Как только Мольхо уходил от него, он вытаскивал пергамент и с суеверною осторожностью принимался писать.

«Значит, все-таки, как Герзон в башне – с его картинками? О, еще позорнее! Я пишу на краденом пергаменте поддельный документ о вымышленном посольстве». С ужасом он замечает, как ложь громоздилась на ложь, как каждая запутывала его еще больше в сети новых измышлений и как эти измышления с каждым разом становились все более мелочными и жалкими. Грех побеждал.

Сомнения охватывали его, как в дни детства.

Но тут наступили события, которые решили все.

Мольхо, которому до тех пор не чинили никаких препятствий, был вызван в инквизиционный суд. Как христианин и вероотступник он подлежал компетенции священного судилища.
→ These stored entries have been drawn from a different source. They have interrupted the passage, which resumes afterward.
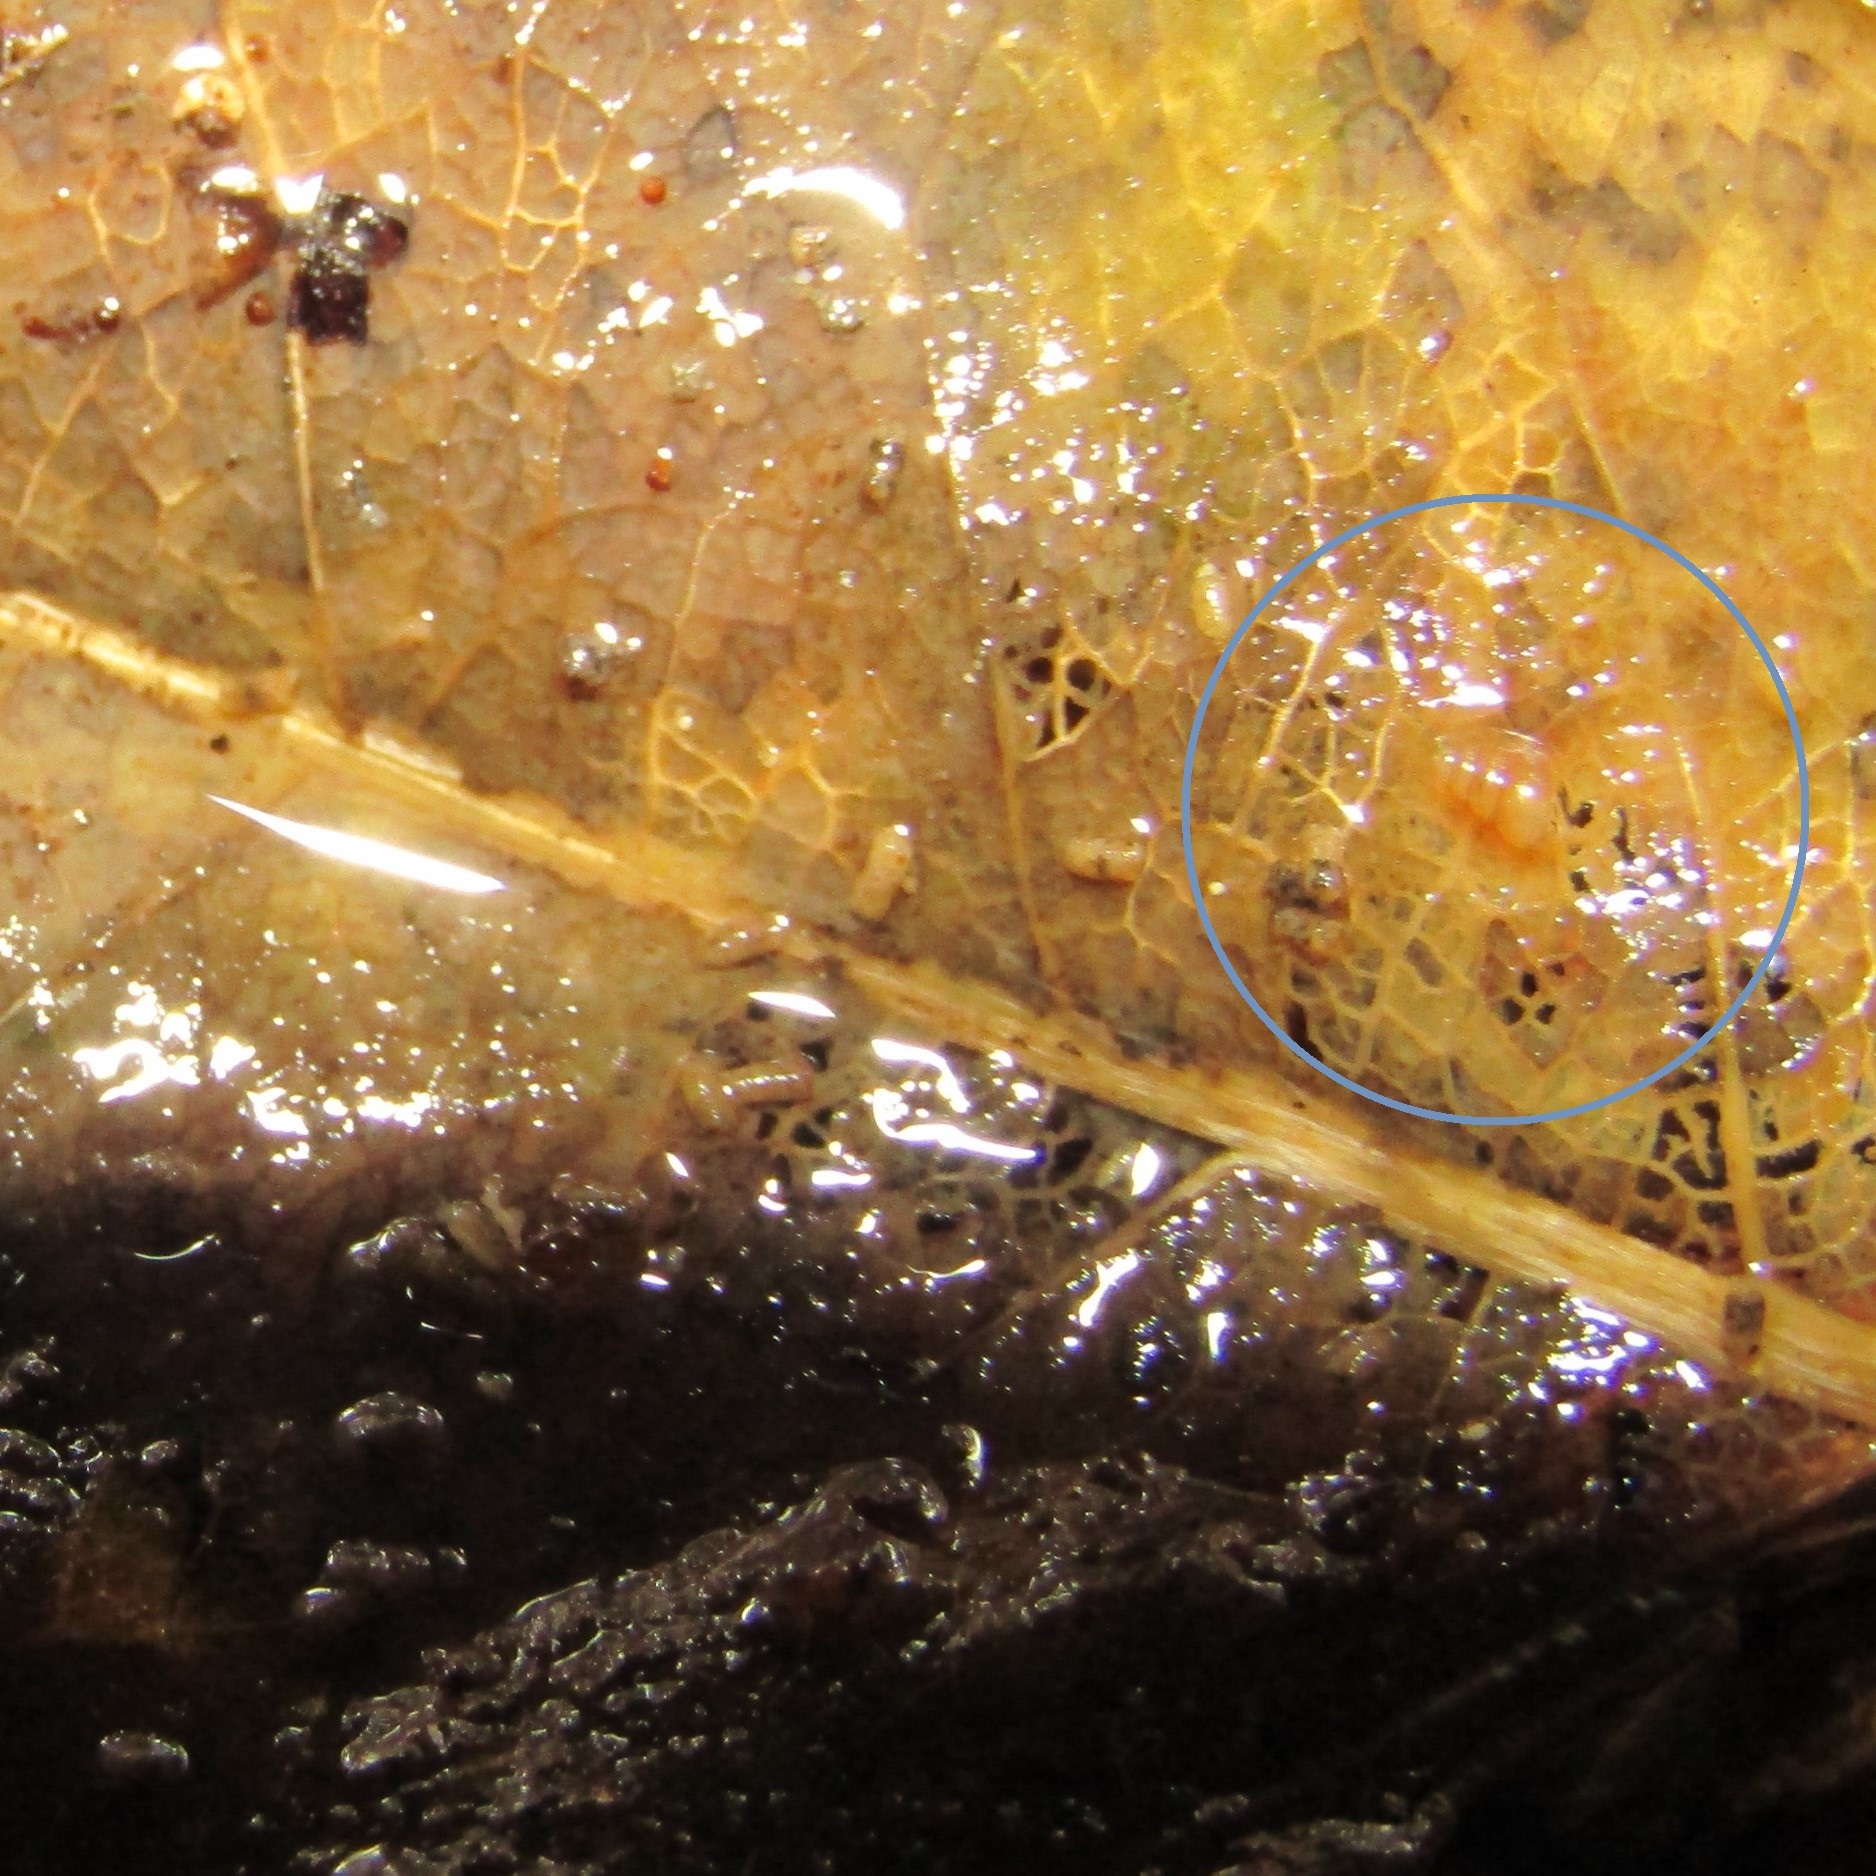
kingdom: Animalia
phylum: Mollusca
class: Gastropoda
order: Littorinimorpha
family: Tateidae
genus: Potamopyrgus
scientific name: Potamopyrgus oppidanus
Грамота папы, предоставлявшая ему свободу проповеди и гарантировавшая полную безопасность, не имела силы перед этим судом, который признавал над собой только Божественный закон веры. Со времени буллы Урбана IV «Ad extirpanda» все распоряжения, стеснявшие деятельность инквизиции, считались наперед недействительными. Полное беспощадное истребление ереси признавалось неоспоримым высшим началом, конечной целью всех церковных и светских учреждений.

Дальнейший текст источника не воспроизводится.